* _Excerpted passage_
■ ■ ■ ■ ■

Well, we don’t know for sure, but a recent article by Adrianne Pasquarelli in Ad Age reported on the early tracking analysis of the “Dream Crazy” ad by Morning Consult.
The firm surveyed roughly 2,000 viewers who “dial-tested” the video by weighing in on their favorite parts. And according to Morning Consult:
“The results indicate that black Americans, Democrats and younger generations were much more receptive to Kaepernick’s involvement and message than white Americans and Republicans. Additionally, Nike users had a more favorable view throughout than non-Nike users.”
There are other pre-testing solutions that Nike could have used.
Back in June, I wrote about two companies that are using artificial emotional intelligence to enable big businesses and top brands the ability to pre-test new video campaigns:
- Realeyes, an emotion tech company that spun out of Oxford University in 2007.

■ ■ ■ ■ ■

* _Data below_
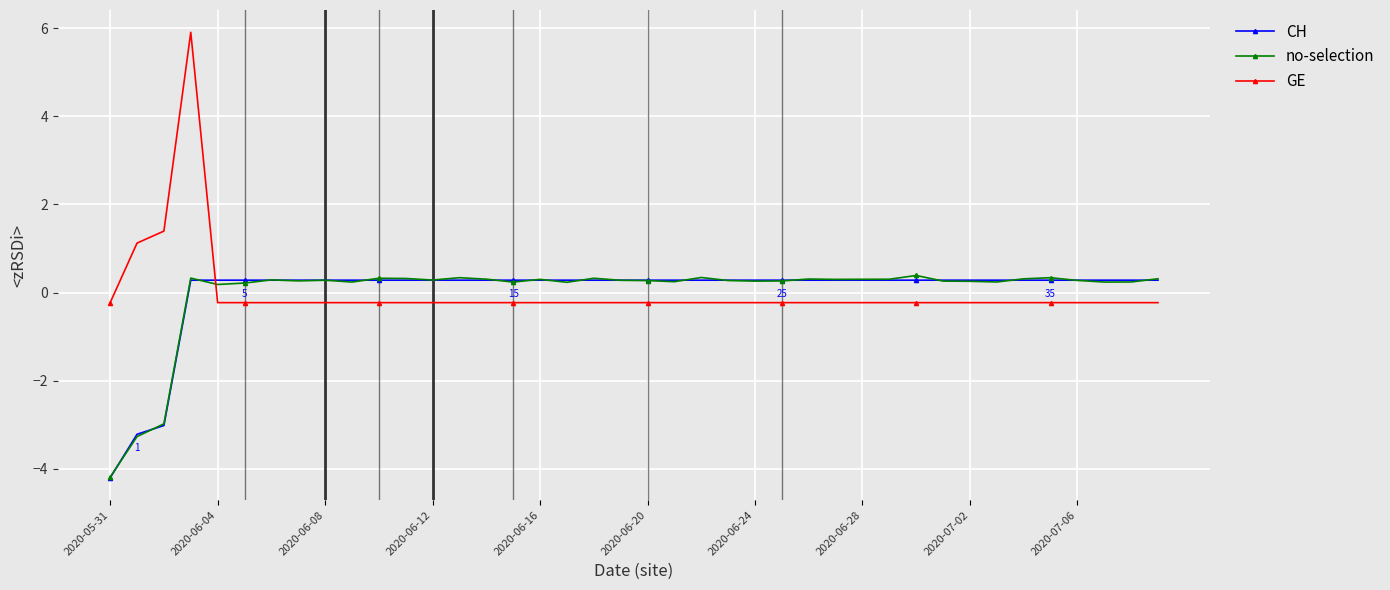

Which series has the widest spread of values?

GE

■ ■ ■ ■ ■

Rewrite everything from "Well, we don’t" down to "could have used." in the passage on the "Dream Crazy" ad, changing "Morning Consult" to "the research firm" wherever it appears.

Well, we don’t know for sure, but a recent article by Adrianne Pasquarelli in Ad Age reported on the early tracking analysis of the “Dream Crazy” ad by the research firm.
The firm surveyed roughly 2,000 viewers who “dial-tested” the video by weighing in on their favorite parts. And according to the research firm:
“The results indicate that black Americans, Democrats and younger generations were much more receptive to Kaepernick’s involvement and message than white Americans and Republicans. Additionally, Nike users had a more favorable view throughout than non-Nike users.”
There are other pre-testing solutions that Nike could have used.